• _PROBLEM DESCRIPTION_:
Every line of the material is to be repeated exactly as it stands.

• _RECORDS FOR THE TASK_:
══════════════════════════════

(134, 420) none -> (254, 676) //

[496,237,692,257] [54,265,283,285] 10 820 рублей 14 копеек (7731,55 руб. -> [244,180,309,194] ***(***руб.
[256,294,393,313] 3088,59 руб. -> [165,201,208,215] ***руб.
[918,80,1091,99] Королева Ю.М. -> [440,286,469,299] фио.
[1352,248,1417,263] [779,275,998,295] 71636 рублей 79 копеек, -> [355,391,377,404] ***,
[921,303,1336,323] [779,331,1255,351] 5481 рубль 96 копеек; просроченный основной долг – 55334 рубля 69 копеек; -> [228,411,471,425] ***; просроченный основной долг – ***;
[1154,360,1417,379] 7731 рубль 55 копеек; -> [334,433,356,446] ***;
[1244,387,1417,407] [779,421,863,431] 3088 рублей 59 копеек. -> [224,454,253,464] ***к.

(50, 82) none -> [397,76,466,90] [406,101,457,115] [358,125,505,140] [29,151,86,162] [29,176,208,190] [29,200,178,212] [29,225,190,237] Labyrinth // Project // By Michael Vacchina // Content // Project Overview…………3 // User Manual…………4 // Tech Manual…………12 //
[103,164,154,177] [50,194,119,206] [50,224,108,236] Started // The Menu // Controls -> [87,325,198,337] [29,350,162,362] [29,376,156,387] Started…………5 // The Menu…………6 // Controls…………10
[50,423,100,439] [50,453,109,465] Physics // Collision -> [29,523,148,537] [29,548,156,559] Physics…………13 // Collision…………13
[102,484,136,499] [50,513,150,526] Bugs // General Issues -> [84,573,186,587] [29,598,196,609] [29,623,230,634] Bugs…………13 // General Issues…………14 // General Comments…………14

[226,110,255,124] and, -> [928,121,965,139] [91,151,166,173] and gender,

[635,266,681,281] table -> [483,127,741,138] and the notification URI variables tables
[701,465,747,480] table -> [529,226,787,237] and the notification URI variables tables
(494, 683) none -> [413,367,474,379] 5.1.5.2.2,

══════════════════════════════

• _WORKED SOLUTION_:
(134, 420) none -> (254, 676) //

[496,237,692,257] [54,265,283,285] 10 820 рублей 14 копеек (7731,55 руб. -> [244,180,309,194] ***(***руб.
[256,294,393,313] 3088,59 руб. -> [165,201,208,215] ***руб.
[918,80,1091,99] Королева Ю.М. -> [440,286,469,299] фио.
[1352,248,1417,263] [779,275,998,295] 71636 рублей 79 копеек, -> [355,391,377,404] ***,
[921,303,1336,323] [779,331,1255,351] 5481 рубль 96 копеек; просроченный основной долг – 55334 рубля 69 копеек; -> [228,411,471,425] ***; просроченный основной долг – ***;
[1154,360,1417,379] 7731 рубль 55 копеек; -> [334,433,356,446] ***;
[1244,387,1417,407] [779,421,863,431] 3088 рублей 59 копеек. -> [224,454,253,464] ***к.

(50, 82) none -> [397,76,466,90] [406,101,457,115] [358,125,505,140] [29,151,86,162] [29,176,208,190] [29,200,178,212] [29,225,190,237] Labyrinth // Project // By Michael Vacchina // Content // Project Overview…………3 // User Manual…………4 // Tech Manual…………12 //
[103,164,154,177] [50,194,119,206] [50,224,108,236] Started // The Menu // Controls -> [87,325,198,337] [29,350,162,362] [29,376,156,387] Started…………5 // The Menu…………6 // Controls…………10
[50,423,100,439] [50,453,109,465] Physics // Collision -> [29,523,148,537] [29,548,156,559] Physics…………13 // Collision…………13
[102,484,136,499] [50,513,150,526] Bugs // General Issues -> [84,573,186,587] [29,598,196,609] [29,623,230,634] Bugs…………13 // General Issues…………14 // General Comments…………14

[226,110,255,124] and, -> [928,121,965,139] [91,151,166,173] and gender,

[635,266,681,281] table -> [483,127,741,138] and the notification URI variables tables
[701,465,747,480] table -> [529,226,787,237] and the notification URI variables tables
(494, 683) none -> [413,367,474,379] 5.1.5.2.2,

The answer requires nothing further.